» **Set exercise**: Revise the items below so that each "common name" becomes "vernacular name", and keep every other part unchanged.

(Data items)
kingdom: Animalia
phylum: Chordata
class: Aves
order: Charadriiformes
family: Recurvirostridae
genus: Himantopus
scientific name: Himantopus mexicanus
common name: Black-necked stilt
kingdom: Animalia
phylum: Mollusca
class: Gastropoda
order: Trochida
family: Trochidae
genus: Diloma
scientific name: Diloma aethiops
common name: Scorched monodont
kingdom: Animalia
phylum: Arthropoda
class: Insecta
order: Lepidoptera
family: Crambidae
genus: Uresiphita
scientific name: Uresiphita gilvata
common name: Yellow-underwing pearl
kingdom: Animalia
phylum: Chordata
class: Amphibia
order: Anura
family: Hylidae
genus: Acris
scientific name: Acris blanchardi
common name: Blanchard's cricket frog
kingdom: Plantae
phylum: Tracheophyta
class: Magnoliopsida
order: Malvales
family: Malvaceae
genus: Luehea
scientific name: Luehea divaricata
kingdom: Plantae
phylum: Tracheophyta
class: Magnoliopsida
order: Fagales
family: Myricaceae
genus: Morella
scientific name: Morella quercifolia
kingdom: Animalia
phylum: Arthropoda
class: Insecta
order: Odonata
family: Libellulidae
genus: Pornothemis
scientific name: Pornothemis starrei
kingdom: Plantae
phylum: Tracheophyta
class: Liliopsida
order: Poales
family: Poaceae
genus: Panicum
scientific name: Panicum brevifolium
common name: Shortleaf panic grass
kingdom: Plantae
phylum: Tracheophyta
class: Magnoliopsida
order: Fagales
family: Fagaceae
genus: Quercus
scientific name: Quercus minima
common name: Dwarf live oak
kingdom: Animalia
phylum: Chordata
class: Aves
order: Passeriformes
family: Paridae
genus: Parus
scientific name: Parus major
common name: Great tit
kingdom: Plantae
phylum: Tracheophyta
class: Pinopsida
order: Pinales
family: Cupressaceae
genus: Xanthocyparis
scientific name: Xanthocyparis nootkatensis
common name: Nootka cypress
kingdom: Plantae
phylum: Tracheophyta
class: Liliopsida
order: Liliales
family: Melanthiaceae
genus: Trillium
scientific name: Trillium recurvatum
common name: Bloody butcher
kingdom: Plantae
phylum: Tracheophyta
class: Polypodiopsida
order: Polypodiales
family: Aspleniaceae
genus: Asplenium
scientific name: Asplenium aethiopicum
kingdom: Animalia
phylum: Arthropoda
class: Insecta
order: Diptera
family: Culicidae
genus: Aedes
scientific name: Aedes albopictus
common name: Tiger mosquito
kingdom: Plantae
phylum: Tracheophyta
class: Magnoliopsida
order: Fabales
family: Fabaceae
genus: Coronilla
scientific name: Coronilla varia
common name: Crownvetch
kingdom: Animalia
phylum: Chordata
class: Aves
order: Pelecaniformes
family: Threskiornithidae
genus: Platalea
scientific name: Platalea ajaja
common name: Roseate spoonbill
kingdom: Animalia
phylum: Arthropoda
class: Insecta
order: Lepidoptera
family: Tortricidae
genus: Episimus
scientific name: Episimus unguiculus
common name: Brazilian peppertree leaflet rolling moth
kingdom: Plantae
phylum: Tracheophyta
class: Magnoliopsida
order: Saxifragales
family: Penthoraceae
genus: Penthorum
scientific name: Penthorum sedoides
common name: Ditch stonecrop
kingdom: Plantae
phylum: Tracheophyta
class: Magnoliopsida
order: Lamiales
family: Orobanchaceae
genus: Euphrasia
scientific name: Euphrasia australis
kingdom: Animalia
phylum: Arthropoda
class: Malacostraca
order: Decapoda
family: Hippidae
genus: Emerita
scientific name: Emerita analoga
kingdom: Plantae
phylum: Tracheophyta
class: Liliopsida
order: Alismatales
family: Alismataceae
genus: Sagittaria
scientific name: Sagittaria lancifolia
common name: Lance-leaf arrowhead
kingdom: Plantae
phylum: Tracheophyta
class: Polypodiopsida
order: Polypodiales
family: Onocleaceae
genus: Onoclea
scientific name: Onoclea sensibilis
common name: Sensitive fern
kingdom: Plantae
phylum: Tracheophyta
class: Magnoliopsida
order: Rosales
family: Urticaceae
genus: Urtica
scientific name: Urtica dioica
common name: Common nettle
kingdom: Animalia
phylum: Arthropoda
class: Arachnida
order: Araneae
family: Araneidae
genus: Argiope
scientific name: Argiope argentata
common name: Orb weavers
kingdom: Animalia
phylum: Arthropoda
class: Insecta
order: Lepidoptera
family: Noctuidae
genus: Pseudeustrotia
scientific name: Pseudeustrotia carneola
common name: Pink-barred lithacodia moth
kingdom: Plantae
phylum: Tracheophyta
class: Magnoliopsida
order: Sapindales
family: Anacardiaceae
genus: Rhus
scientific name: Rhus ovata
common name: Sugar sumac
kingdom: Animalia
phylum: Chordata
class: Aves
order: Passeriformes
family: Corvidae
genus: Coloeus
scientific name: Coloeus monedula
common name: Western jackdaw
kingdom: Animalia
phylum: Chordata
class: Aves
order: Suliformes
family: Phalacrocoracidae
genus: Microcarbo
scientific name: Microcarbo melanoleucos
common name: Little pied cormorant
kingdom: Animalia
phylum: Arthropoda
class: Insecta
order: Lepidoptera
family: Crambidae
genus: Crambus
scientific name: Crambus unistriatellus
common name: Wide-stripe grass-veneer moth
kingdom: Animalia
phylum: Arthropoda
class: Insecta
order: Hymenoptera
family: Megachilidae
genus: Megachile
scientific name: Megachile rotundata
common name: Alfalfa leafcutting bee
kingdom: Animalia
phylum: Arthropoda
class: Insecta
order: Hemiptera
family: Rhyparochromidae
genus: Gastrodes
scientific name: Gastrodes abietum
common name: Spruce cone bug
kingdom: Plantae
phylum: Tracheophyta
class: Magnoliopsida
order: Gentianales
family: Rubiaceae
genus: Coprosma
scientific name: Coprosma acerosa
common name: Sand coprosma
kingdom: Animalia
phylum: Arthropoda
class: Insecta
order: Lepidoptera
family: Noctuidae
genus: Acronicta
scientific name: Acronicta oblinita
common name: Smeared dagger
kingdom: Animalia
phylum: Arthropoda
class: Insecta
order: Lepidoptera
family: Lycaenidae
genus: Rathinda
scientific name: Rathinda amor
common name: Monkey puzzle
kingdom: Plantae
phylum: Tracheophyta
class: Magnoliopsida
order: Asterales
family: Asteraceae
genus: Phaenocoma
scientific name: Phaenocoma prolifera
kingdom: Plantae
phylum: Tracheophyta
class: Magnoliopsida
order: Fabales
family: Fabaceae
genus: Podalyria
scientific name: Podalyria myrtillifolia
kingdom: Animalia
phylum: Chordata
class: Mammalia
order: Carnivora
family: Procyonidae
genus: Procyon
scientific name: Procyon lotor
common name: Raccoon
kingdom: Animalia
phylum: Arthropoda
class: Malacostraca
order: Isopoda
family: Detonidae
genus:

» **Exercise solution**:
kingdom: Animalia
phylum: Chordata
class: Aves
order: Charadriiformes
family: Recurvirostridae
genus: Himantopus
scientific name: Himantopus mexicanus
vernacular name: Black-necked stilt
kingdom: Animalia
phylum: Mollusca
class: Gastropoda
order: Trochida
family: Trochidae
genus: Diloma
scientific name: Diloma aethiops
vernacular name: Scorched monodont
kingdom: Animalia
phylum: Arthropoda
class: Insecta
order: Lepidoptera
family: Crambidae
genus: Uresiphita
scientific name: Uresiphita gilvata
vernacular name: Yellow-underwing pearl
kingdom: Animalia
phylum: Chordata
class: Amphibia
order: Anura
family: Hylidae
genus: Acris
scientific name: Acris blanchardi
vernacular name: Blanchard's cricket frog
kingdom: Plantae
phylum: Tracheophyta
class: Magnoliopsida
order: Malvales
family: Malvaceae
genus: Luehea
scientific name: Luehea divaricata
kingdom: Plantae
phylum: Tracheophyta
class: Magnoliopsida
order: Fagales
family: Myricaceae
genus: Morella
scientific name: Morella quercifolia
kingdom: Animalia
phylum: Arthropoda
class: Insecta
order: Odonata
family: Libellulidae
genus: Pornothemis
scientific name: Pornothemis starrei
kingdom: Plantae
phylum: Tracheophyta
class: Liliopsida
order: Poales
family: Poaceae
genus: Panicum
scientific name: Panicum brevifolium
vernacular name: Shortleaf panic grass
kingdom: Plantae
phylum: Tracheophyta
class: Magnoliopsida
order: Fagales
family: Fagaceae
genus: Quercus
scientific name: Quercus minima
vernacular name: Dwarf live oak
kingdom: Animalia
phylum: Chordata
class: Aves
order: Passeriformes
family: Paridae
genus: Parus
scientific name: Parus major
vernacular name: Great tit
kingdom: Plantae
phylum: Tracheophyta
class: Pinopsida
order: Pinales
family: Cupressaceae
genus: Xanthocyparis
scientific name: Xanthocyparis nootkatensis
vernacular name: Nootka cypress
kingdom: Plantae
phylum: Tracheophyta
class: Liliopsida
order: Liliales
family: Melanthiaceae
genus: Trillium
scientific name: Trillium recurvatum
vernacular name: Bloody butcher
kingdom: Plantae
phylum: Tracheophyta
class: Polypodiopsida
order: Polypodiales
family: Aspleniaceae
genus: Asplenium
scientific name: Asplenium aethiopicum
kingdom: Animalia
phylum: Arthropoda
class: Insecta
order: Diptera
family: Culicidae
genus: Aedes
scientific name: Aedes albopictus
vernacular name: Tiger mosquito
kingdom: Plantae
phylum: Tracheophyta
class: Magnoliopsida
order: Fabales
family: Fabaceae
genus: Coronilla
scientific name: Coronilla varia
vernacular name: Crownvetch
kingdom: Animalia
phylum: Chordata
class: Aves
order: Pelecaniformes
family: Threskiornithidae
genus: Platalea
scientific name: Platalea ajaja
vernacular name: Roseate spoonbill
kingdom: Animalia
phylum: Arthropoda
class: Insecta
order: Lepidoptera
family: Tortricidae
genus: Episimus
scientific name: Episimus unguiculus
vernacular name: Brazilian peppertree leaflet rolling moth
kingdom: Plantae
phylum: Tracheophyta
class: Magnoliopsida
order: Saxifragales
family: Penthoraceae
genus: Penthorum
scientific name: Penthorum sedoides
vernacular name: Ditch stonecrop
kingdom: Plantae
phylum: Tracheophyta
class: Magnoliopsida
order: Lamiales
family: Orobanchaceae
genus: Euphrasia
scientific name: Euphrasia australis
kingdom: Animalia
phylum: Arthropoda
class: Malacostraca
order: Decapoda
family: Hippidae
genus: Emerita
scientific name: Emerita analoga
kingdom: Plantae
phylum: Tracheophyta
class: Liliopsida
order: Alismatales
family: Alismataceae
genus: Sagittaria
scientific name: Sagittaria lancifolia
vernacular name: Lance-leaf arrowhead
kingdom: Plantae
phylum: Tracheophyta
class: Polypodiopsida
order: Polypodiales
family: Onocleaceae
genus: Onoclea
scientific name: Onoclea sensibilis
vernacular name: Sensitive fern
kingdom: Plantae
phylum: Tracheophyta
class: Magnoliopsida
order: Rosales
family: Urticaceae
genus: Urtica
scientific name: Urtica dioica
vernacular name: Common nettle
kingdom: Animalia
phylum: Arthropoda
class: Arachnida
order: Araneae
family: Araneidae
genus: Argiope
scientific name: Argiope argentata
vernacular name: Orb weavers
kingdom: Animalia
phylum: Arthropoda
class: Insecta
order: Lepidoptera
family: Noctuidae
genus: Pseudeustrotia
scientific name: Pseudeustrotia carneola
vernacular name: Pink-barred lithacodia moth
kingdom: Plantae
phylum: Tracheophyta
class: Magnoliopsida
order: Sapindales
family: Anacardiaceae
genus: Rhus
scientific name: Rhus ovata
vernacular name: Sugar sumac
kingdom: Animalia
phylum: Chordata
class: Aves
order: Passeriformes
family: Corvidae
genus: Coloeus
scientific name: Coloeus monedula
vernacular name: Western jackdaw
kingdom: Animalia
phylum: Chordata
class: Aves
order: Suliformes
family: Phalacrocoracidae
genus: Microcarbo
scientific name: Microcarbo melanoleucos
vernacular name: Little pied cormorant
kingdom: Animalia
phylum: Arthropoda
class: Insecta
order: Lepidoptera
family: Crambidae
genus: Crambus
scientific name: Crambus unistriatellus
vernacular name: Wide-stripe grass-veneer moth
kingdom: Animalia
phylum: Arthropoda
class: Insecta
order: Hymenoptera
family: Megachilidae
genus: Megachile
scientific name: Megachile rotundata
vernacular name: Alfalfa leafcutting bee
kingdom: Animalia
phylum: Arthropoda
class: Insecta
order: Hemiptera
family: Rhyparochromidae
genus: Gastrodes
scientific name: Gastrodes abietum
vernacular name: Spruce cone bug
kingdom: Plantae
phylum: Tracheophyta
class: Magnoliopsida
order: Gentianales
family: Rubiaceae
genus: Coprosma
scientific name: Coprosma acerosa
vernacular name: Sand coprosma
kingdom: Animalia
phylum: Arthropoda
class: Insecta
order: Lepidoptera
family: Noctuidae
genus: Acronicta
scientific name: Acronicta oblinita
vernacular name: Smeared dagger
kingdom: Animalia
phylum: Arthropoda
class: Insecta
order: Lepidoptera
family: Lycaenidae
genus: Rathinda
scientific name: Rathinda amor
vernacular name: Monkey puzzle
kingdom: Plantae
phylum: Tracheophyta
class: Magnoliopsida
order: Asterales
family: Asteraceae
genus: Phaenocoma
scientific name: Phaenocoma prolifera
kingdom: Plantae
phylum: Tracheophyta
class: Magnoliopsida
order: Fabales
family: Fabaceae
genus: Podalyria
scientific name: Podalyria myrtillifolia
kingdom: Animalia
phylum: Chordata
class: Mammalia
order: Carnivora
family: Procyonidae
genus: Procyon
scientific name: Procyon lotor
vernacular name: Raccoon
kingdom: Animalia
phylum: Arthropoda
class: Malacostraca
order: Isopoda
family: Detonidae
genus:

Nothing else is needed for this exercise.